To our knowledge, this is the first report documenting the beneficial effect of long-term combined therapy on glucose metabolism in thalassaemic patients. Not only was NGT achieved in a significant proportion of our patients, but also the cumulative glucose response significantly improved with this regimen. A profound improvement in glucose disturbances (reflected by the AUC calculation) was found in IGT and IFG patients, although the improvement in diabetic patients was less impressive. Our interpretation of this finding is that beta-cell dysfunction in diabetic patients is more severe, and thus probably irreversible by intensive chelation, in the majority of this population. Both insulin secretion and sensitivity was noticeably increased in this group, but did not sufficiently affect hyperglycaemia.
Ferritin levels did not accurately predict development of abnormal glucose metabolism, and this was also the case prior to initiation of combined therapy. It was recently demonstrated that the degree of iron overload, at least reflected by ferritin levels, was not associated with the development of other endocrine complications (Cario et al, 2003; Angelopoulos et al, 2005, 2006a,b,c,d,e). This indicates that long-term iron balance, rather than current iron status, is related to the development of glucose intolerance. In view of that observation, insulin secretion decreased, whereas the integrated glucose concentration during the OGTT was increased, with age. Early onset of chelation therapy also seems to have played an important role in ameliorating the detrimental effect of iron accumulation. We speculate that this excessive iron overload initially led to an immediate impairment of beta-cell function.
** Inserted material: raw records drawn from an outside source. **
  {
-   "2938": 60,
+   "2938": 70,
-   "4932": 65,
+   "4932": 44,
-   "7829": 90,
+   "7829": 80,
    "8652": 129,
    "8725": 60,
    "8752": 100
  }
However, the impairment was temporary in some patients, and their secretory capacity improved, suggesting that iron-induced toxicity is mainly time dependent.
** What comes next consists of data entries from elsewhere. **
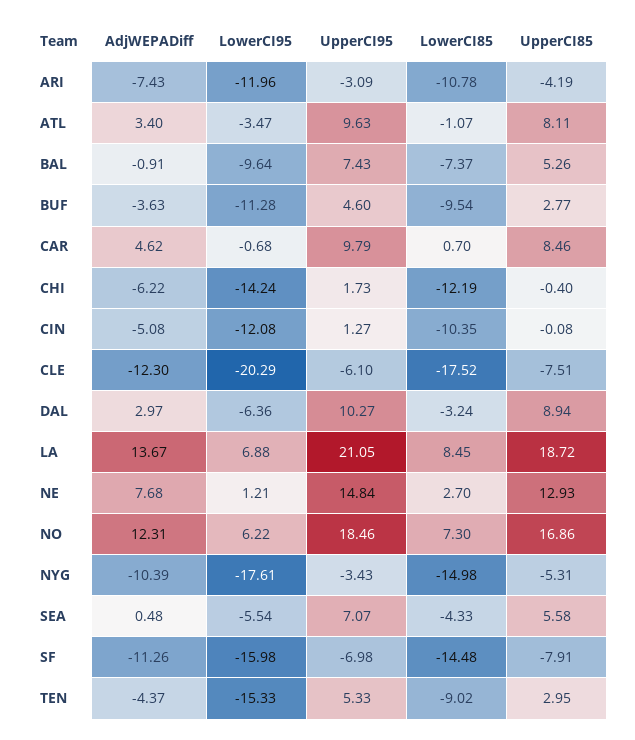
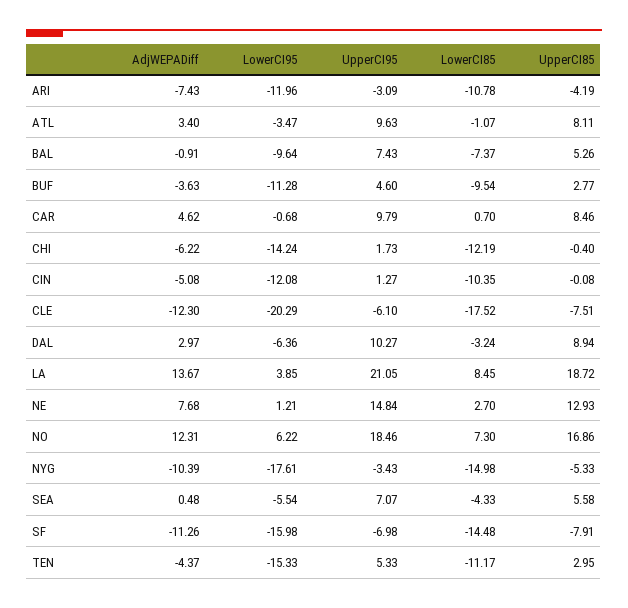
  {
    "AdjWEPADiff": {
      "ARI": -7.43,
      "ATL": 3.4,
      "BAL": -0.91,
      "BUF": -3.63,
      "CAR": 4.62,
      "CHI": -6.22,
      "CIN": -5.08,
      "CLE": -12.3,
      "DAL": 2.97,
      "LA": 13.67,
      "NE": 7.68,
      "NO": 12.31,
      "NYG": -10.39,
      "SEA": 0.48,
      "SF": -11.26,
      "TEN": -4.37
    },
    "LowerCI95": {
      "ARI": -11.96,
      "ATL": -3.47,
      "BAL": -9.64,
      "BUF": -11.28,
      "CAR": -0.68,
      "CHI": -14.24,
      "CIN": -12.08,
      "CLE": -20.29,
      "DAL": -6.36,
-     "LA": 6.88,
+     "LA": 3.85,
      "NE": 1.21,
      "NO": 6.22,
      "NYG": -17.61,
      "SEA": -5.54,
      "SF": -15.98,
      "TEN": -15.33
    },
    "UpperCI95": {
      "ARI": -3.09,
      "ATL": 9.63,
      "BAL": 7.43,
      "BUF": 4.6,
      "CAR": 9.79,
      "CHI": 1.73,
      "CIN": 1.27,
      "CLE": -6.1,
      "DAL": 10.27,
      "LA": 21.05,
      "NE": 14.84,
      "NO": 18.46,
      "NYG": -3.43,
      "SEA": 7.07,
      "SF": -6.98,
      "TEN": 5.33
    },
    "LowerCI85": {
      "ARI": -10.78,
      "ATL": -1.07,
      "BAL": -7.37,
      "BUF": -9.54,
      "CAR": 0.7,
      "CHI": -12.19,
      "CIN": -10.35,
      "CLE": -17.52,
      "DAL": -3.24,
      "LA": 8.45,
      "NE": 2.7,
      "NO": 7.3,
      "NYG": -14.98,
      "SEA": -4.33,
      "SF": -14.48,
-     "TEN": -9.02
+     "TEN": -11.17
    },
    "UpperCI85": {
      "ARI": -4.19,
      "ATL": 8.11,
      "BAL": 5.26,
      "BUF": 2.77,
      "CAR": 8.46,
      "CHI": -0.4,
      "CIN": -0.08,
      "CLE": -7.51,
      "DAL": 8.94,
      "LA": 18.72,
      "NE": 12.93,
      "NO": 16.86,
-     "NYG": -5.31,
+     "NYG": -5.33,
      "SEA": 5.58,
      "SF": -7.91,
      "TEN": 2.95
    }
  }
In conclusion, we found that combination therapy with deferiprone and DFO results in an overall improvement in glucose metabolism disorders in β-thalassaemia. However, prospective trials are needed to compare the safety and efficacy of combined therapy to that of DFO or deferiprone alone in resolving other iron-induced endocrinopathies. Nevertheless, physicians caring for patients with thalassaemia major should be particularly alert to glucose metabolism, given that subclinical glucose intolerance may be present for a long period before overt diabetes develops.